Both 3D HI and SHI were able to provide visualization of flow and, thus, perfusion in the kidneys. However, SHI provided near-complete tissue suppression and improved visualization of the UCA flow. Microsphere perfusion data were available for 4 canines (1 was excluded because of an error with the reference blood sample) and showed a mean (SD) perfusion of 9.30 (6.60) and 5.15 (3.42) mL/min per gram before and after the ligation, respectively. The reference standard showed significant correlation with the overall 3D HI perfusion estimates (r = 0.38; P = 0.007), but it correlated more strongly with 3D SHI (r = 0.62; P < 0.001).

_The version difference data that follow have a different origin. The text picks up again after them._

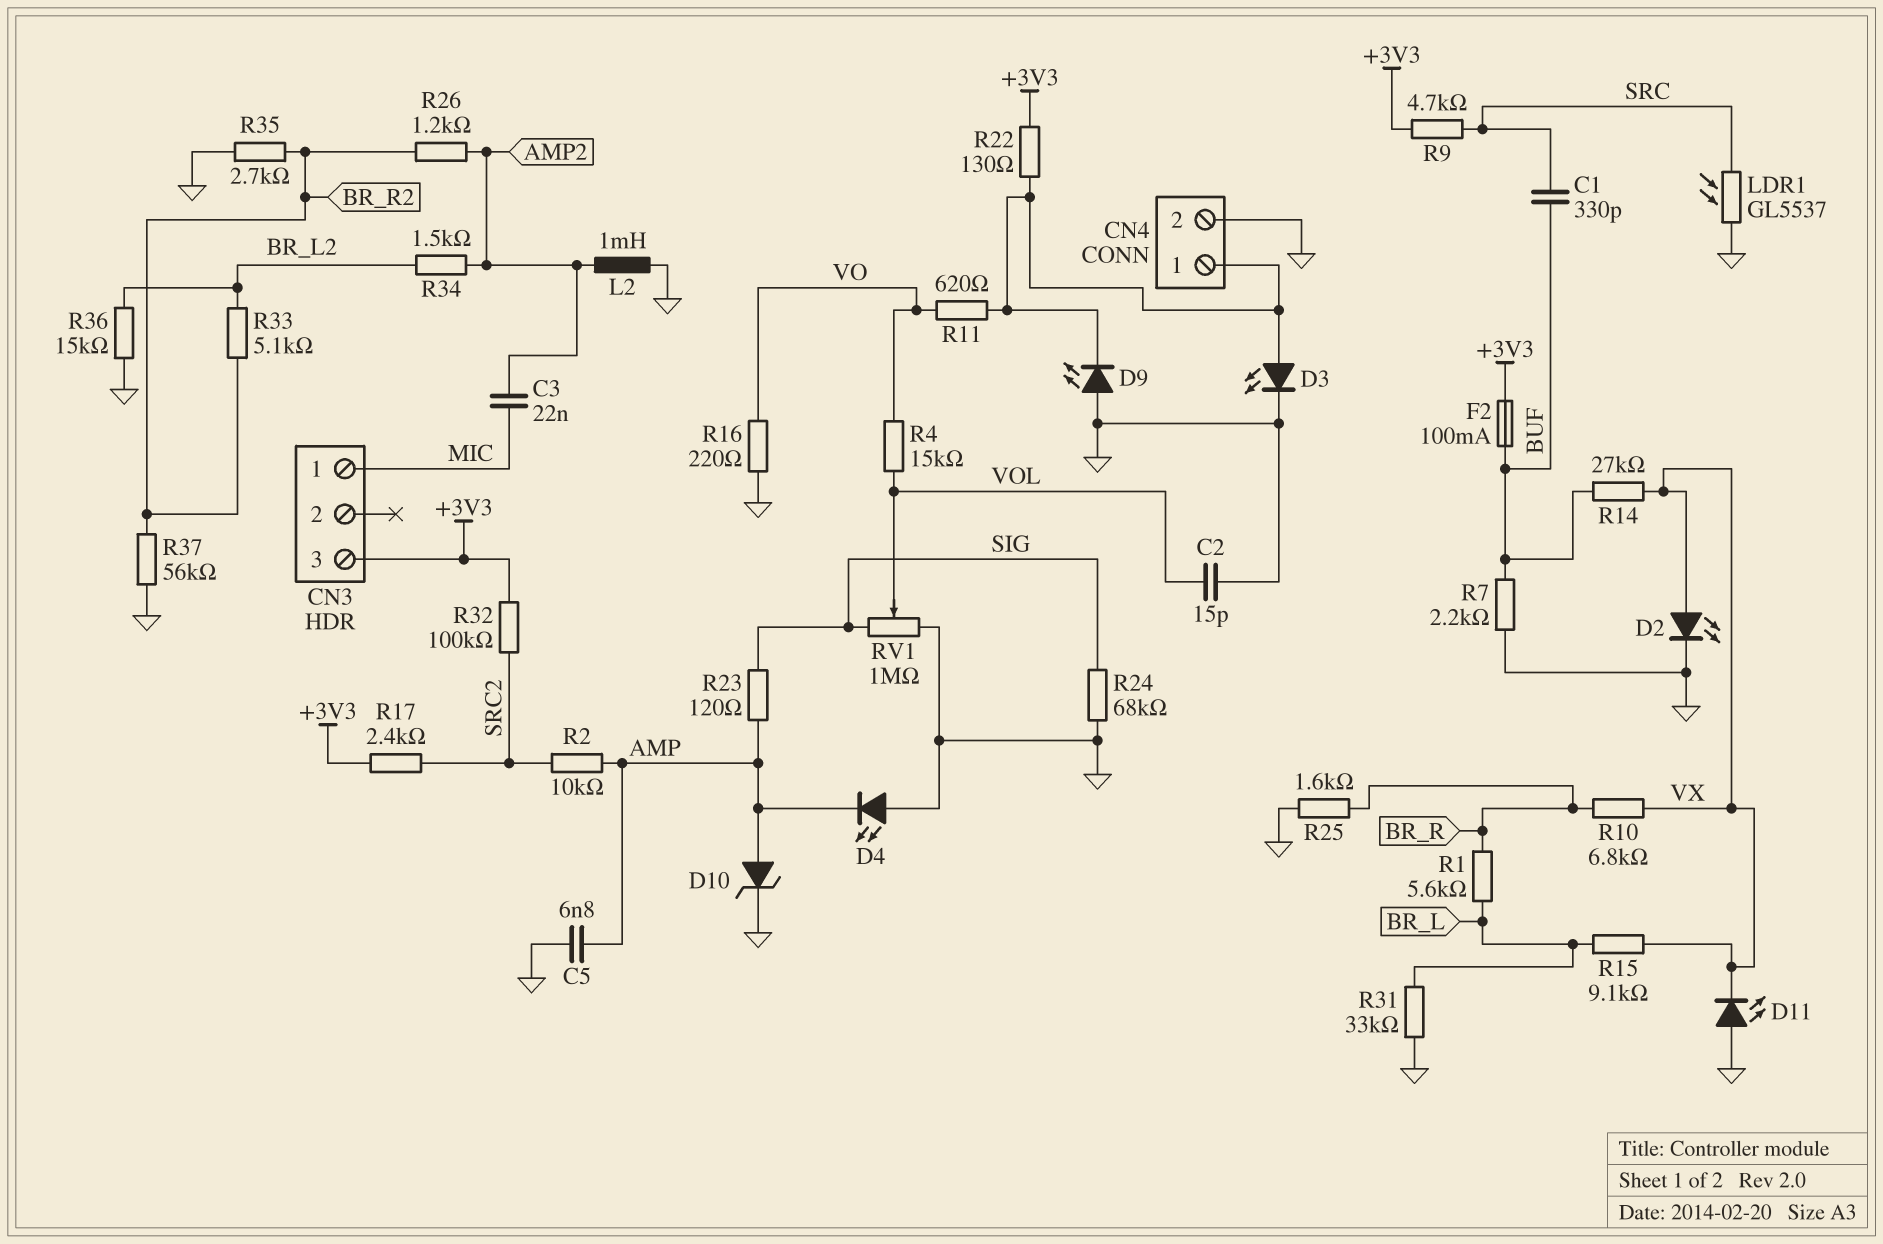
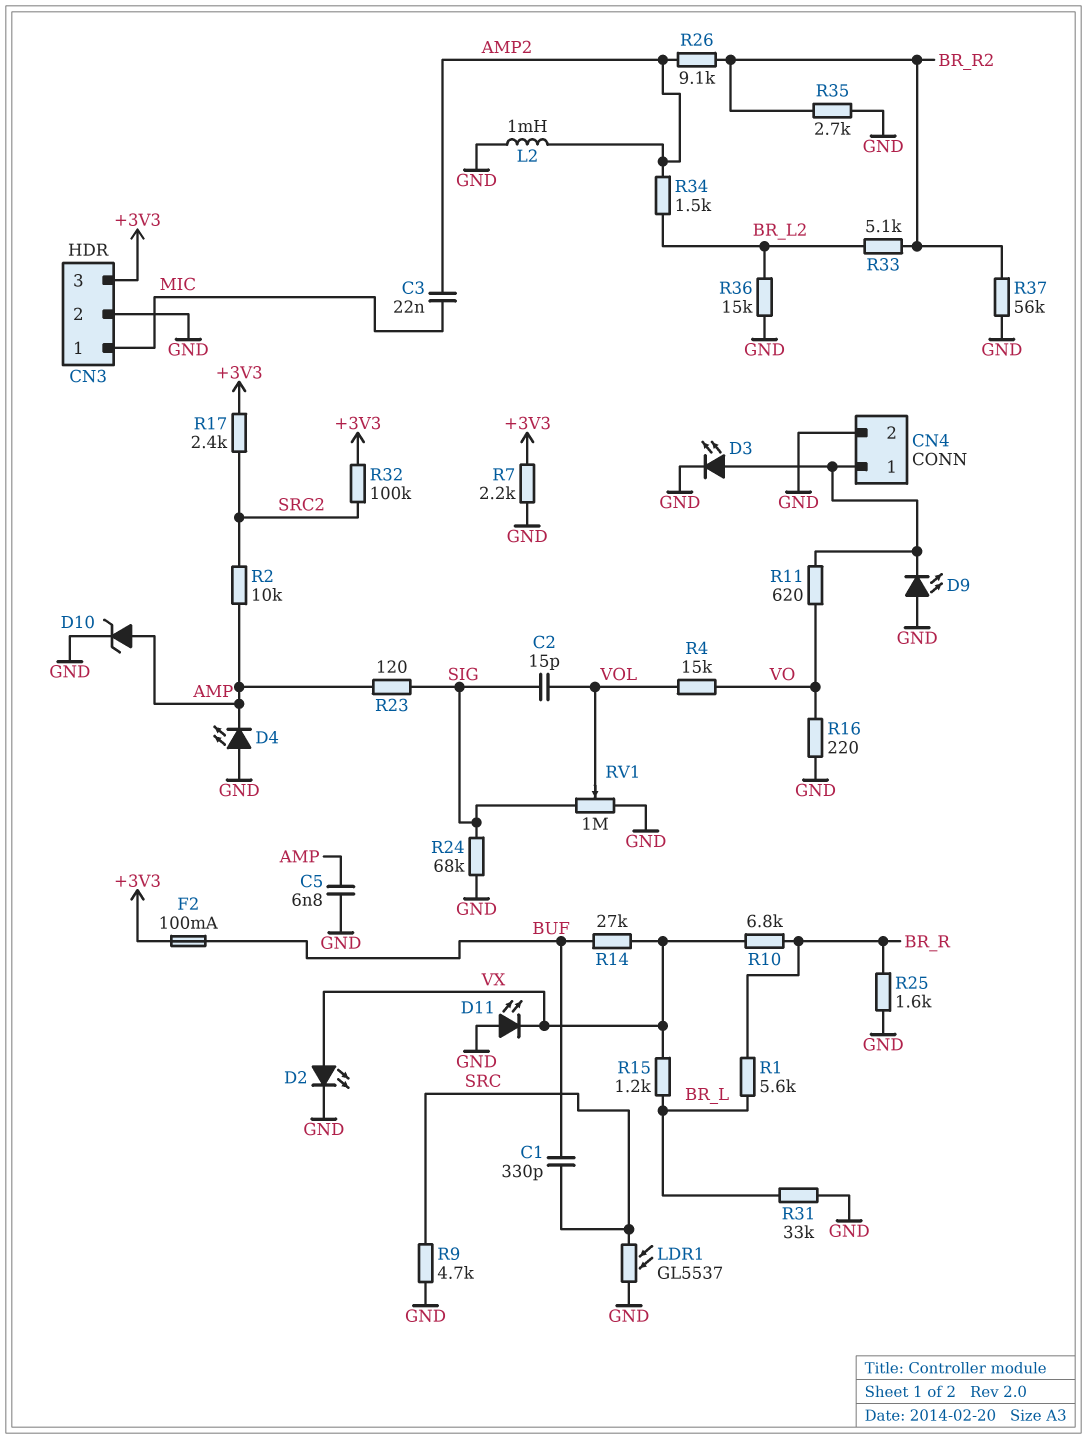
C2: 15pF (GND, VOL) -> 15pF (SIG, VOL)
CN3 pin 2: none -> GND
R7: 2.2k (BUF, GND) -> 2.2k (+3V3, GND)
R9: 4.7k (+3V3, SRC) -> 4.7k (GND, SRC)
R15: 9.1k (BR_L, VX) -> 1.2k (BR_L, VX)
R22: 130 (+3V3, CN4/1) -> none
R26: 1.2k (AMP2, BR_R2) -> 9.1k (AMP2, BR_R2)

In addition, these results showed an improvement over the quasi-2D HI and SHI perfusion estimates (r = −0.05 and r = 0.14) and 2D SHI perfusion estimates previously reported by our group (r = 0.57).

Conclusions

In this preliminary study, 3D contrast-enhanced nonlinear ultrasound was able to quantify perfusion in vivo. Three-dimensional SHI resulted in better overall agreement with the reference standard than 3D HI did and was superior to previously reported 2D SHI results. Three-dimensional SHI outperforms the other methods for estimating blood perfusion because of the improved visualization of the complete perfused vascular networks.